Figure 3. Choice-related dynamics.

Figure 3.

(a) Actual monkey behavior. Note that the monkeys’ subjective category borders were consistent with the decoder output. The error bar is the standard error of mean. The yellow arrow on the horizontal axis indicates the sample color corresponding to the putative categorical boundary based on the behavior. (b) Fraction of selecting green category predicted by the likelihood-based decoding. The shaded area indicates the 25th–75th percentile on resampling. (c) The same analysis as Figure 2a (top) but with trial sets segregated based on whether the monkeys selected the ‘red’ or ‘green’ category. The results for stimuli #4–6 are shown. (d) The same analysis as Figure 2b, except that the trials were segregated based on the behavioral outcome. For stimuli #1–3 (#7–11), only the ‘Red’ (‘Green’) selecting trials were analyzed because the subjects rarely selected the other option for those stimuli. (e) Evolution of difference in the decoded color.

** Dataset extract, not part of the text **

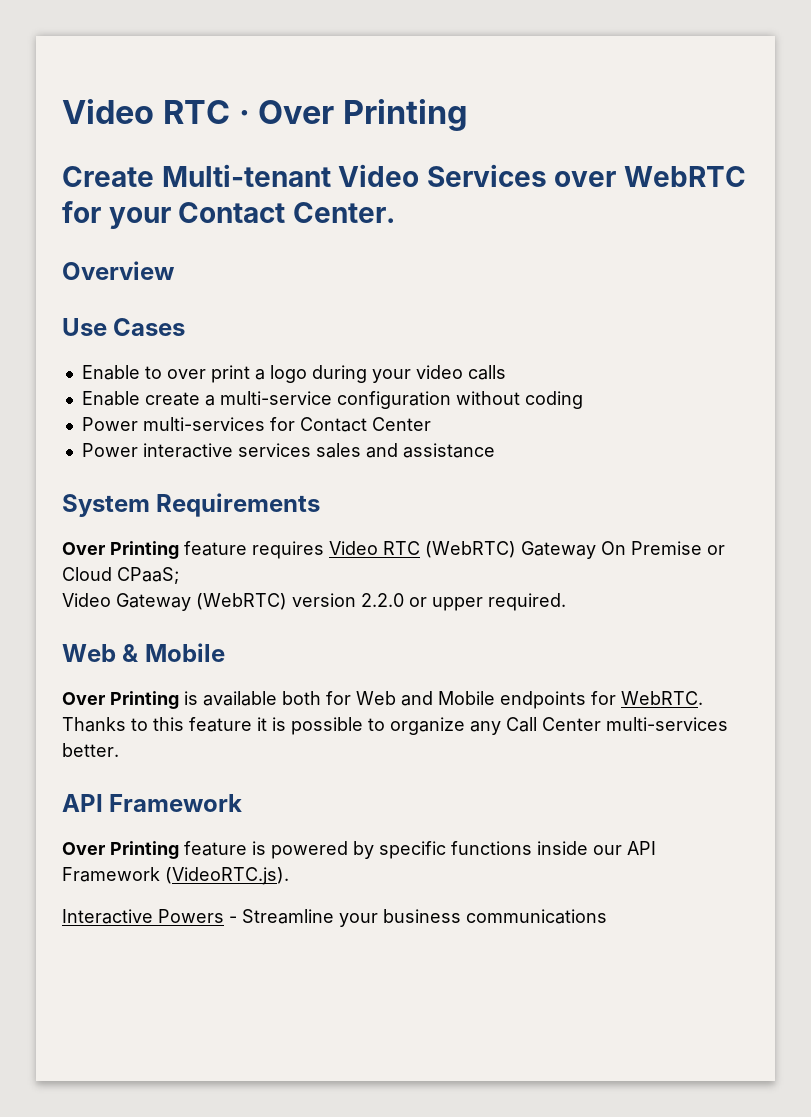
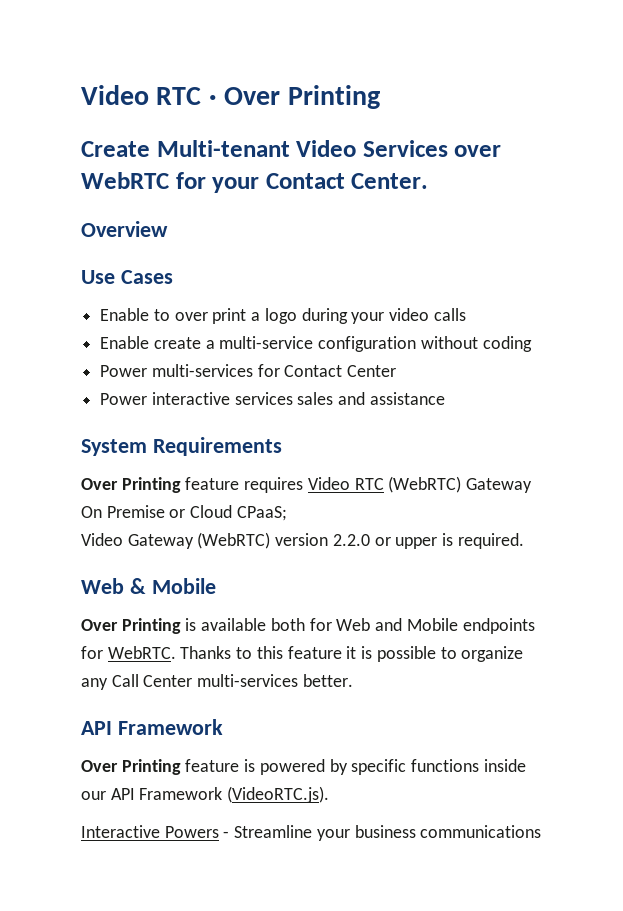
(483, 604) none -> [442,533,454,546] is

Data were averaged across stimuli #4–6. The difference in the decoded stimulus was larger during the late period (450–550 ms) than the early period (50–150 ms) (p=0.002, permutation test).

DOI: http://dx.doi.org/10.7554/eLife.26868.008

Figure 3—source data 1. Neural tuning and population response data.
Each neuron's response evoked by each color stimulus, where the firing rates were computed within each 50 ms time windows sliding with 10 ms time steps, and the intermediate data summarizing the population responses.